Transcribe the listing exactly, skipping every picture.

■ Given entries
■ ■ ■

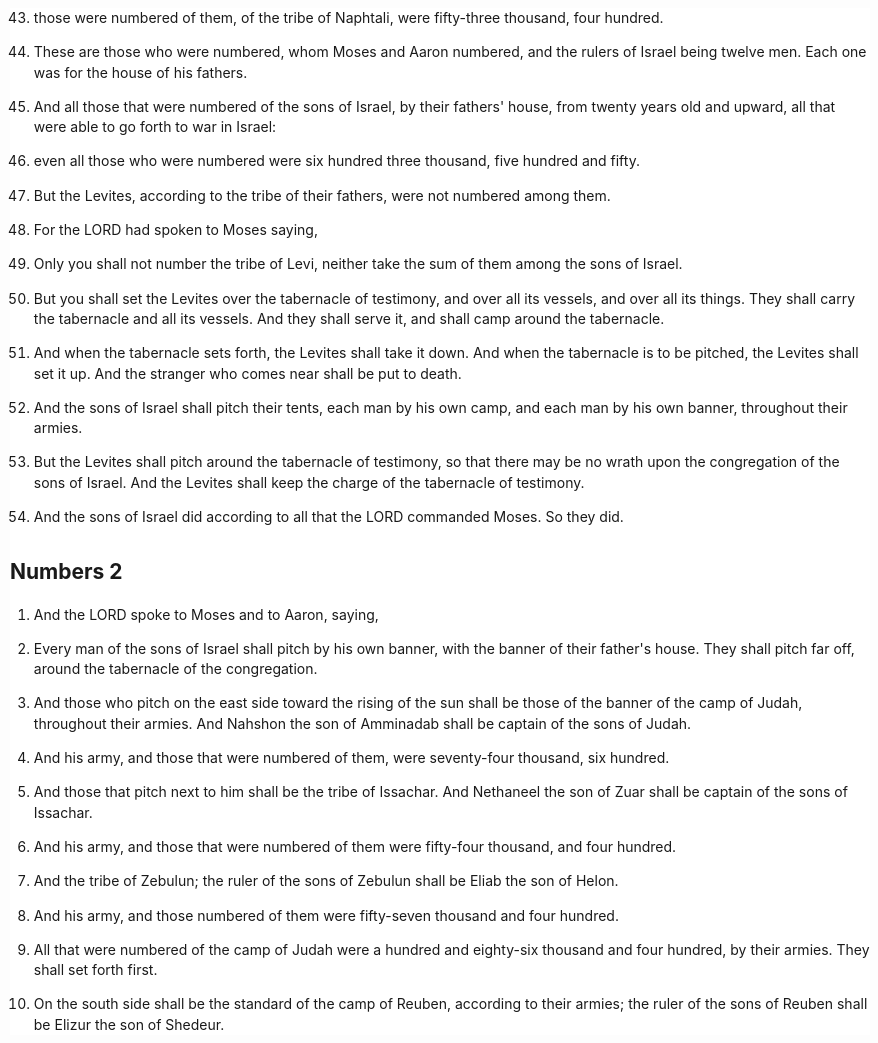 43. those were numbered of them, of the tribe of Naphtali, were fifty-three thousand, four hundred.   

44. These are those who were numbered, whom Moses and Aaron numbered, and the rulers of Israel being twelve men. Each one was for the house of his fathers.

45. And all those that were numbered of the sons of Israel, by their fathers' house, from twenty years old and upward, all that were able to go forth to war in Israel:

46. even all those who were numbered were six hundred three thousand, five hundred and fifty.   

47. But the Levites, according to the tribe of their fathers, were not numbered among them.

48. For the LORD had spoken to Moses saying,

49. Only you shall not number the tribe of Levi, neither take the sum of them among the sons of Israel.

50. But you shall set the Levites over the tabernacle of testimony, and over all its vessels, and over all its things. They shall carry the tabernacle and all its vessels. And they shall serve it, and shall camp around the tabernacle.

51. And when the tabernacle sets forth, the Levites shall take it down. And when the tabernacle is to be pitched, the Levites shall set it up. And the stranger who comes near shall be put to death.

52. And the sons of Israel shall pitch their tents, each man by his own camp, and each man by his own banner, throughout their armies.

53. But the Levites shall pitch around the tabernacle of testimony, so that there may be no wrath upon the congregation of the sons of Israel. And the Levites shall keep the charge of the tabernacle of testimony.

54. And the sons of Israel did according to all that the LORD commanded Moses. So they did.  

## Numbers 2

1. And the LORD spoke to Moses and to Aaron, saying,

2. Every man of the sons of Israel shall pitch by his own banner, with the banner of their father's house. They shall pitch far off, around the tabernacle of the congregation.   

3. And those who pitch on the east side toward the rising of the sun shall be those of the banner of the camp of Judah, throughout their armies. And Nahshon the son of Amminadab shall be captain of the sons of Judah.

4. And his army, and those that were numbered of them, were seventy-four thousand, six hundred.

5. And those that pitch next to him shall be the tribe of Issachar. And Nethaneel the son of Zuar shall be captain of the sons of Issachar.

6. And his army, and those that were numbered of them were fifty-four thousand, and four hundred.

7. And the tribe of Zebulun; the ruler of the sons of Zebulun shall be Eliab the son of Helon.

8. And his army, and those numbered of them were fifty-seven thousand and four hundred.

9. All that were numbered of the camp of Judah were a hundred and eighty-six thousand and four hundred, by their armies. They shall set forth first.

10. On the south side shall be the standard of the camp of Reuben, according to their armies; the ruler of the sons of Reuben shall be Elizur the son of Shedeur.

■ ■ ■

■ Solved exercise
 43. those were numbered of them, of the tribe of Naphtali, were fifty-three thousand, four hundred.   

44. These are those who were numbered, whom Moses and Aaron numbered, and the rulers of Israel being twelve men. Each one was for the house of his fathers.

45. And all those that were numbered of the sons of Israel, by their fathers' house, from twenty years old and upward, all that were able to go forth to war in Israel:

46. even all those who were numbered were six hundred three thousand, five hundred and fifty.   

47. But the Levites, according to the tribe of their fathers, were not numbered among them.

48. For the LORD had spoken to Moses saying,

49. Only you shall not number the tribe of Levi, neither take the sum of them among the sons of Israel.

50. But you shall set the Levites over the tabernacle of testimony, and over all its vessels, and over all its things. They shall carry the tabernacle and all its vessels. And they shall serve it, and shall camp around the tabernacle.

51. And when the tabernacle sets forth, the Levites shall take it down. And when the tabernacle is to be pitched, the Levites shall set it up. And the stranger who comes near shall be put to death.

52. And the sons of Israel shall pitch their tents, each man by his own camp, and each man by his own banner, throughout their armies.

53. But the Levites shall pitch around the tabernacle of testimony, so that there may be no wrath upon the congregation of the sons of Israel. And the Levites shall keep the charge of the tabernacle of testimony.

54. And the sons of Israel did according to all that the LORD commanded Moses. So they did.  

## Numbers 2

1. And the LORD spoke to Moses and to Aaron, saying,

2. Every man of the sons of Israel shall pitch by his own banner, with the banner of their father's house. They shall pitch far off, around the tabernacle of the congregation.   

3. And those who pitch on the east side toward the rising of the sun shall be those of the banner of the camp of Judah, throughout their armies. And Nahshon the son of Amminadab shall be captain of the sons of Judah.

4. And his army, and those that were numbered of them, were seventy-four thousand, six hundred.

5. And those that pitch next to him shall be the tribe of Issachar. And Nethaneel the son of Zuar shall be captain of the sons of Issachar.

6. And his army, and those that were numbered of them were fifty-four thousand, and four hundred.

7. And the tribe of Zebulun; the ruler of the sons of Zebulun shall be Eliab the son of Helon.

8. And his army, and those numbered of them were fifty-seven thousand and four hundred.

9. All that were numbered of the camp of Judah were a hundred and eighty-six thousand and four hundred, by their armies. They shall set forth first.

10. On the south side shall be the standard of the camp of Reuben, according to their armies; the ruler of the sons of Reuben shall be Elizur the son of Shedeur.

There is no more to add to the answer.